在一些人看來,提出這類問題根本不嫌早,因為BCI會比任何其他新技術都更可能重新定義何為「人類」。而另一些人認為還不到時候。「像誰能獲得增強記憶或增強視覺這樣的社會公平問題,是今後幾十年而不是幾年裡的問題。」哈佛醫學院生物倫理中心的神經學家、神經倫理學主任托馬斯·科克倫(Thomas Cochrane)說。

實際上,這兩種觀點都是對的。眼下已經很少有人會認為全腦植入物和人機共生體這樣的未來不可能成真,然而認為這樣具革命性的未來已經近在眼前的人卻少之又少。本次專題報道已經探討了讓BCI走出實驗室、進入主流社會所面對的技術難題,但它們並不是通往「腦滑鼠」和心靈感應的道路上唯一的障礙。

要通往Neuralink和Kernel這類機構設想的奇幻終點,前進的路途是極其漫長且不確定的。伊隆·馬斯克和布賴恩·約翰遜(Bryan Johnson)這些富人的金錢和耐心會有所幫助,但在現實世界中,每一段旅程都需要一條可盈利的道路。

CTRL-Labs和Neurable這類公司可能很快會打開消費者應用的大門。但是,在侵入式技術方面,商業化在一開始只會局限於治療類應用。這意味著要克服一系列障礙,比如管理臨床試驗或改變醫生的態度。NeuroPace的老闆弗蘭克·費希爾(Frank Fischer)已經成功說服監管部門批准了公司的癲癇治療設備,但這一過程漫長而艱辛。「如果預先知道要花那麼大力氣,這個項目是拿不到融資的。」他說。

先說監管BCI不是藥物而是醫療設備,這表示在臨床試驗方面,只需要一小批病患參加原理驗證試驗,然後有兩三百人參與之後的試驗。即便如此,要確保有足夠多的病患參加侵入式介面實驗仍有實際困難。只有一類人比較可能充當小白鼠:已經證實對藥物無響應而需要做手術的癲癇病人。他們已經做了開顱術,植入了電極,讓醫生可以監測他們並精確定位病灶。當他們在醫院等待癲癇發作時,研究人員趁機前來提出自己的要求。但是,自願參加實驗的病人數量仍然有限。電極被植入什麼位置也是根據臨床需要而非研究人員的願望而定。而因為這些病人常被故意剝奪睡眠以求加速發病,所以除了對他們測試一些簡單的認知任務以外也做不了什麼。

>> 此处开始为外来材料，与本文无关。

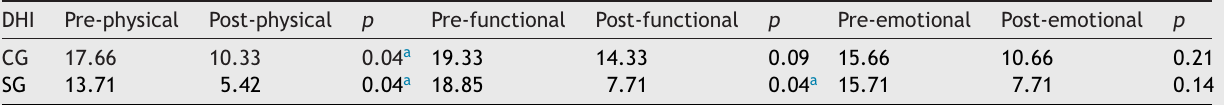
Numerical values of means obtained on the Dizziness Handicap Inventory (DHI) scale before and after training by the CG and SG.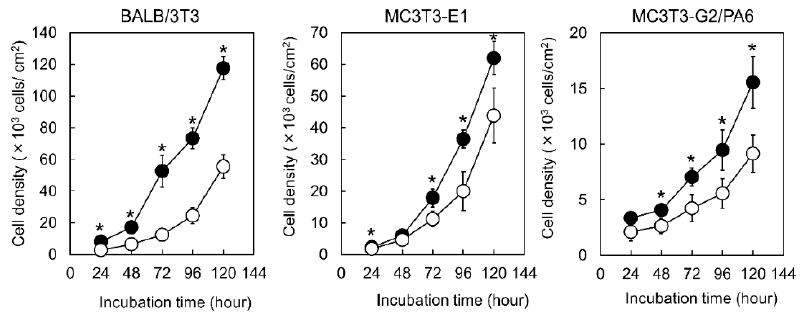
Figure 4. Growth curves of BALB/3T3, MC3T3-E1, and MC3T3-G2/PA6 cells on the surface of Me- PRX (closed circles) and TCPS (open circles) during a 5-day cultivation period. The initial cell seeding density was 2.0 × 10 3 cells/cm 2 . Data are presented as mean ± standard deviation (S.D.), n = 4. * p < 0.05 (Student’s t -test).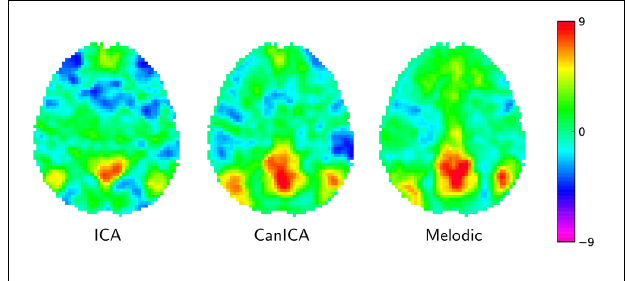
FIGURE 4 | Default mode network extracted using different approaches: left : the simple Concat-ICA approach detailed in this article; middle : CanICA, as implemented in nilearn; right : Melodic’s concat-ICA. Data have been normalized (set to unit variance) for display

當涉及安全問題時,新技術往往需要更漫長的批准程序。哈佛的利伯博士說,他的神經網狀組織需要美國食品和藥物管理局批准通過一套新的消毒規則。研究人員需要回答一個問題:植入大腦的設備在漫長的年月里能維持得多好。韋斯中心有一台加速老化設備,把電極放在過氧化氫中,模仿大腦對外來物體的免疫反應。電極在這套設備里放七天,等同於在人腦里放七年。

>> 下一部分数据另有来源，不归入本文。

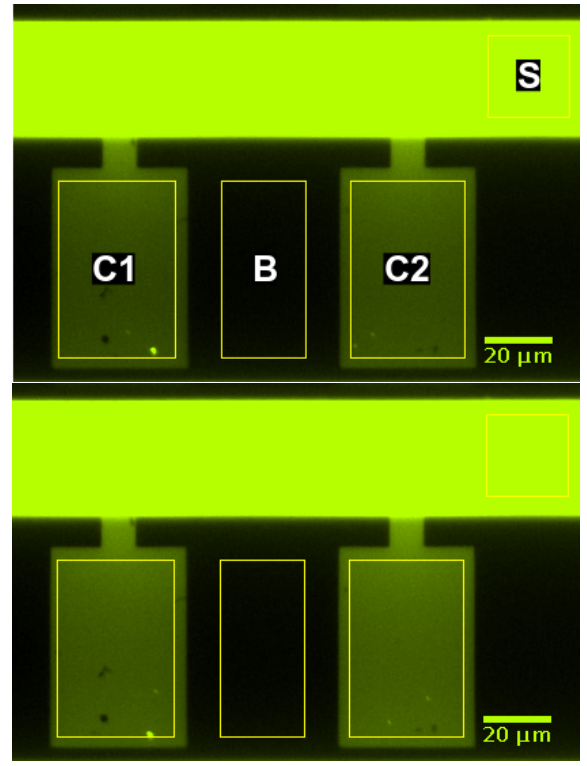
Figure 8. Fluorescence signal in supply channel (S), growth chambers (C1, C2), and background region (B) at t = 42s ( top ) and t = 80s ( bottom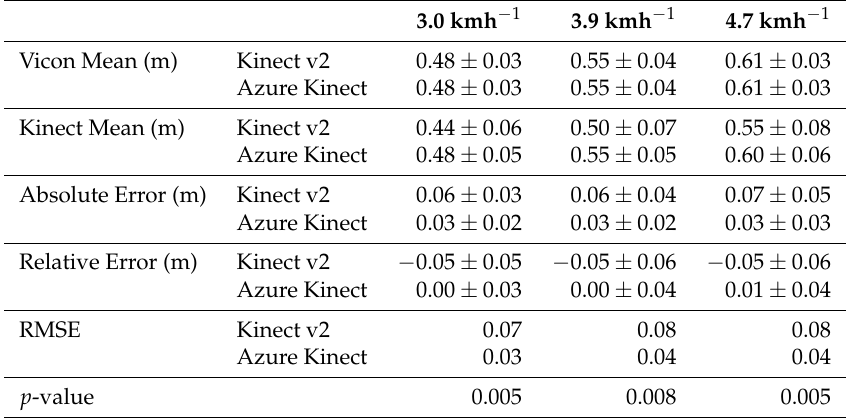
Figure 9. Step Length for Kinect v2 and Azure Kinect aggregated over all three speeds. Table 4. Step length gait parameter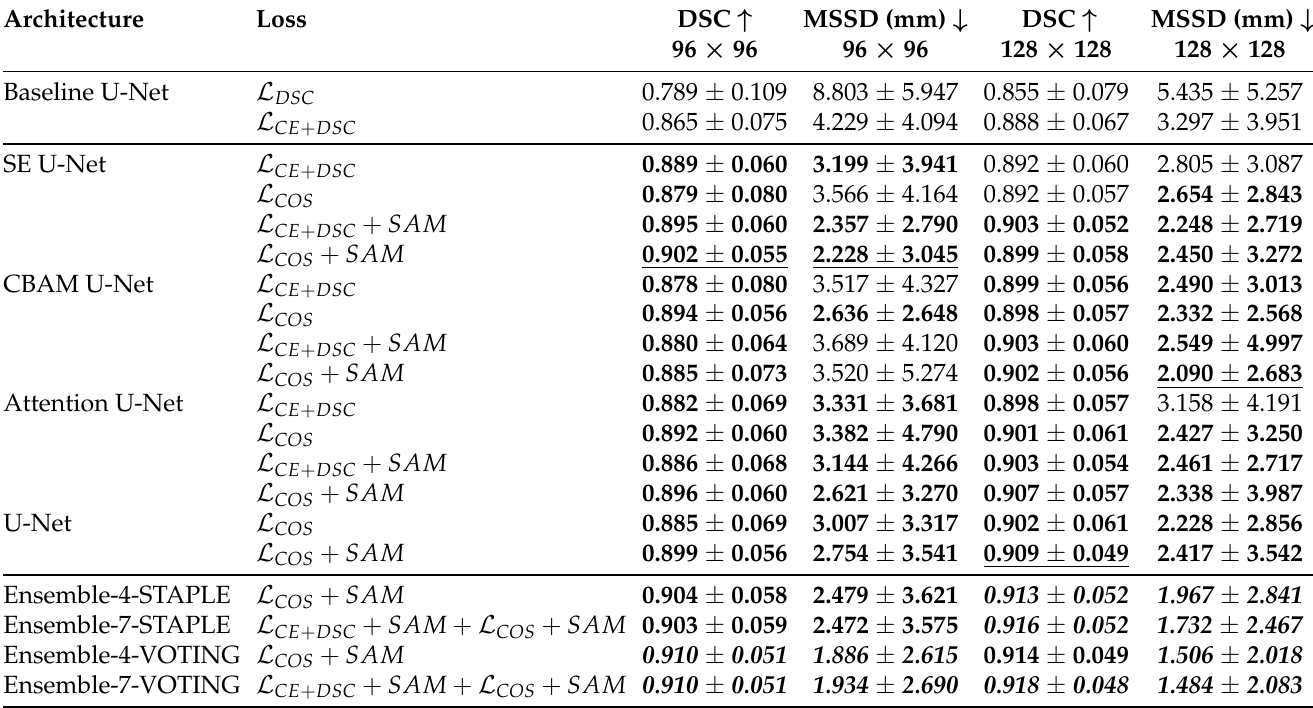
Table 1. The DSC and MSSD (in mm) values for various networks with loss functions as DSC ( L DSC ), cross-entropy+DSC ( L CE + DSC ), and cosine loss ( L COS ). The experiments were performed for two patch sizes: 96 and 128, with the numbers in bold implying significant difference ( p -value < 0.05) between the baselines and the corresponding network configuration. The underlined numbers signify the best in the respective category excluding ensemble results. As can be seen, adding attention to the U-Net can improve the results significantly (Attention and CBAM U-Nets). Furthermore, cosine loss alone (U-Net) or with Attention and CBAM U-Nets provides better DSC than the corresponding cross-entropy+DSC loss networks. Finally, the ensembles outperform the best model in each category. The ensembles in italics imply significantly better results ( p -value < 0.05) than the corresponding best performing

監管人員並不是需要說服的唯一人群。還需要讓醫療保險公司(或其他單一支付制度的把關者)相信這些設備物有所值。韋斯中心的目標是在設備獲准生產前退出項目,它在試驗中就考慮到了保險公司這一關。該中心正在研發的應用之一是針對耳鳴的,這種耳朵內部持續的噪音往往因聽覺皮質過度活躍引發。其設想是提供一種植入物,讓用戶能夠獲得有關自己大腦皮層活動的反饋,從而能夠學會抑制任何過度活動。為了準備好與保險公司談判,該中心在試驗中包含了一組控制組——一群用認知行為療法治療耳鳴的患者——來展示植入設備的效果。

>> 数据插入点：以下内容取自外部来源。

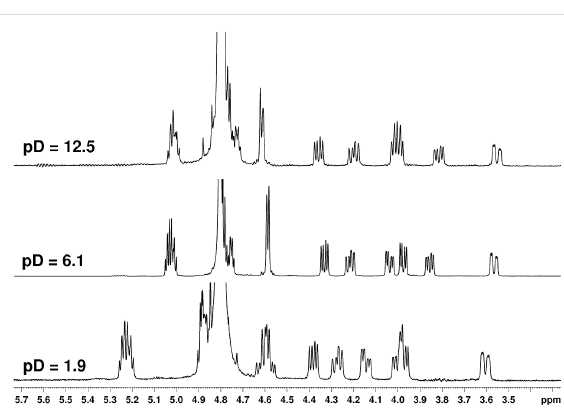
Figure 6: The deuteration equilibria of phosphonomethyl derivatives 7–10 .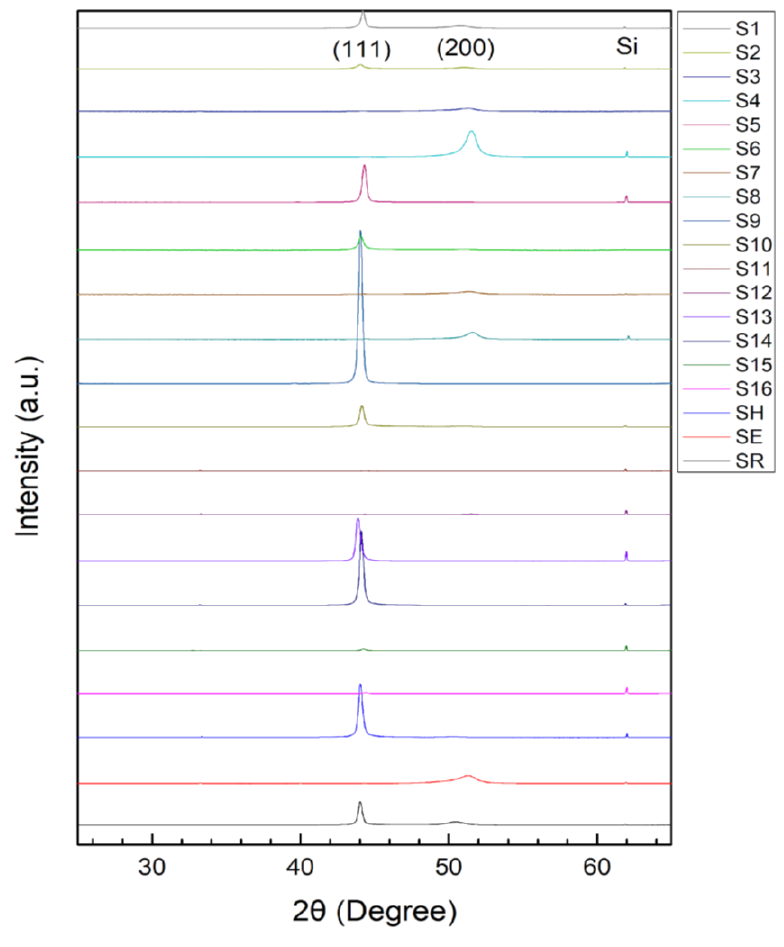
Figure 4. θ/2θ XRD patterns of each film.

這之後還有兩類人要說服醫生需要相信冒開顱手術的風險是值得的。費希爾說,引導醫生比預期要難。「神經科醫生不太習慣考慮器械療法。」

最重要的一點是,患者自身得願意使用這種設備。他們是否準備好做腦部手術只是問題的一部分。激光眼部手術和整形美容手術曾經都很罕見,如今都已成為常規。這些先例說明,如果僅僅是侵入性,其實並不一定會妨礙大腦植入物的流行。超過15萬人已經植入實施深度腦刺激的電極來幫助控制帕金森氏症。問題的另一面是性能:比如許多截肢者寧可使用簡單的金屬鉤子也不要義肢,因為前者更可靠。

等待神經漫遊之日

這些都是對BCI的未來抱持審慎態度的好理由。但同樣也有理由認為這個領域將發生重大的飛躍。麻省理工學院的神經學家埃德·博伊登(Ed Boyden)因和其他人一起發明了光遺傳學而聞名。他指出,創新常常是撞運氣,比如亞歷山大·弗萊明(Alexander Fleming)偶然發現了青黴素(盤尼西林),或是酸奶製造商們在基因編輯技術CRISPR的發展中扮演的角色。他說,訣竅在於打造機會來讓意外發生,這就意味著要同時探索許多條不同的道路。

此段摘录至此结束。